Microplastics pose a serious threat to small marine creatures, which tend to feed on them by mistaking them for plankton. These minor organisms are in turn inserted into the food chain and being ingested by larger living beings and their predators.
The chain can continue until it reaches our tables. Controlling the release of these plastics into the environment therefore means safeguarding marine fauna. Many marine animals such as seagulls or seals have ingested microplastics, affecting health.
The research Microplastics pollution in the ocean: Potential carrier of resistant bacteria and resistance genes, published on the Environmental pollution, makes an interesting retrospective on a topic that worries the scientific community and environmental associations.
Microplastics pollution in the ocean and associated risks
The researchers say: "Microplastics pollution in marine environments is concerning. Microplastics persist and accumulate in various sections of the ocean where they present opportunity for micropollutant accumulation and microbial colonisation.

[Saved entries]
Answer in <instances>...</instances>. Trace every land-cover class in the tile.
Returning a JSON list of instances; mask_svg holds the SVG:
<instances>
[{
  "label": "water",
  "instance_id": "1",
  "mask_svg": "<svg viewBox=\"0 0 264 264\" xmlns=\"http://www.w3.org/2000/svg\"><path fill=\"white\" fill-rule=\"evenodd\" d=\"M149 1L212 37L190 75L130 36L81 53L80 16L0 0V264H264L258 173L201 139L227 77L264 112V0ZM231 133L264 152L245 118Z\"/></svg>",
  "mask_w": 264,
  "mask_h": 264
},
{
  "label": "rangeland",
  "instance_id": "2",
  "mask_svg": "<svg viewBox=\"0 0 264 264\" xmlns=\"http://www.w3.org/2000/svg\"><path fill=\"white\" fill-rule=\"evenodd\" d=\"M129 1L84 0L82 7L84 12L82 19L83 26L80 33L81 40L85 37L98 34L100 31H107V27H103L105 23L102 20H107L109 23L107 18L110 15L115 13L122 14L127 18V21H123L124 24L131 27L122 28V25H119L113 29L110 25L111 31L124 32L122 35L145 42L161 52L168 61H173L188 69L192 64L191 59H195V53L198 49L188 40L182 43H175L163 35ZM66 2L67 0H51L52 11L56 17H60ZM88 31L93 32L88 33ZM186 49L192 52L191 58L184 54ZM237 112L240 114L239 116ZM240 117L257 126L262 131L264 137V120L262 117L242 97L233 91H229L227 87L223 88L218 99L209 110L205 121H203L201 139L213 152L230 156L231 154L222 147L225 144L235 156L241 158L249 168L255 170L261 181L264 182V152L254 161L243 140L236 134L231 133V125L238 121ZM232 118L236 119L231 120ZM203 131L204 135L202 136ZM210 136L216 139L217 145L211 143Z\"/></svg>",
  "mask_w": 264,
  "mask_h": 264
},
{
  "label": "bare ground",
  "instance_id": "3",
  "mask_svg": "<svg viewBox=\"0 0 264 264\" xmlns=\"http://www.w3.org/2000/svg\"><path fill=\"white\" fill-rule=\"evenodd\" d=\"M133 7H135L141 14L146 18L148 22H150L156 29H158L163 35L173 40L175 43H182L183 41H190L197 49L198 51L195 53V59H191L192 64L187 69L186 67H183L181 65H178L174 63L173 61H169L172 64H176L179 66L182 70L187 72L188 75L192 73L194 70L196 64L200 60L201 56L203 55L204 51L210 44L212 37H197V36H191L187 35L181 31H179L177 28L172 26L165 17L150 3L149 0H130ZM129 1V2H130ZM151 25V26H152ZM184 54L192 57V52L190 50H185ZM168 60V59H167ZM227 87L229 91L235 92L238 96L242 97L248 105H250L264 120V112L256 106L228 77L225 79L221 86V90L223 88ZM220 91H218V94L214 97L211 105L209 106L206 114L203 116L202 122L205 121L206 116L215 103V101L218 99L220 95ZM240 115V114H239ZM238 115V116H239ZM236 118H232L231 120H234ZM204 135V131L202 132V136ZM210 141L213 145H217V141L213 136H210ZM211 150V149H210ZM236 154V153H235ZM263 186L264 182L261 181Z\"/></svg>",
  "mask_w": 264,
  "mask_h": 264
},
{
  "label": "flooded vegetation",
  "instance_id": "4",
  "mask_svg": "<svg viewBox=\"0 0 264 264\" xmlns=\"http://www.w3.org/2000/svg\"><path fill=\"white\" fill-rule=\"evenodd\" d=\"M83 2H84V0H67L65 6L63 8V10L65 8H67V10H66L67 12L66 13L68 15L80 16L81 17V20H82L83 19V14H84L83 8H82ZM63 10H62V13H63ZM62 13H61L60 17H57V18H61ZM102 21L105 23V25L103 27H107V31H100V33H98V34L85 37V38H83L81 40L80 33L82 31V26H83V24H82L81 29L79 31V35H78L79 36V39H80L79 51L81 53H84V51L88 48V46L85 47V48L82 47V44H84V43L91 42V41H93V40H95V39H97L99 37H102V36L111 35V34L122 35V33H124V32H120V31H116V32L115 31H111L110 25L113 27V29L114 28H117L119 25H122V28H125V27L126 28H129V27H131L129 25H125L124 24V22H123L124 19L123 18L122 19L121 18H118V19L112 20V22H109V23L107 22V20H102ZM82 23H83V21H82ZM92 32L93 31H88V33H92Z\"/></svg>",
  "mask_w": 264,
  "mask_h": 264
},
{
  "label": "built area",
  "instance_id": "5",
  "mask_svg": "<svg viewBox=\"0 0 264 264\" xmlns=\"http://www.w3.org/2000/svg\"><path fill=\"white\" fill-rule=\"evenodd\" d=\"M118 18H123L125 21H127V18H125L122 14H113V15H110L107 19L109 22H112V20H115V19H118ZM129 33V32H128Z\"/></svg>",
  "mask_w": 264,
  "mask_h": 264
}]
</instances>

Required work =
1: Rewrite the paragraph of the microplastics page beginning "Microplastics pose a serious threat" more briefly, keeping its main facts.
2: Transcribe the stretch of the microplastics page from "The research Microplastics" through "and environmental associations.".

Exercise solutions =
1: Small marine creatures eat microplastics because they mistake them for plankton. These organisms then enter the food chain and are eaten by larger animals and their predators.

2:
The research Microplastics pollution in the ocean: Potential carrier of resistant bacteria and resistance genes, published on the Environmental pollution, makes an interesting retrospective on a topic that worries the scientific community and environmental associations.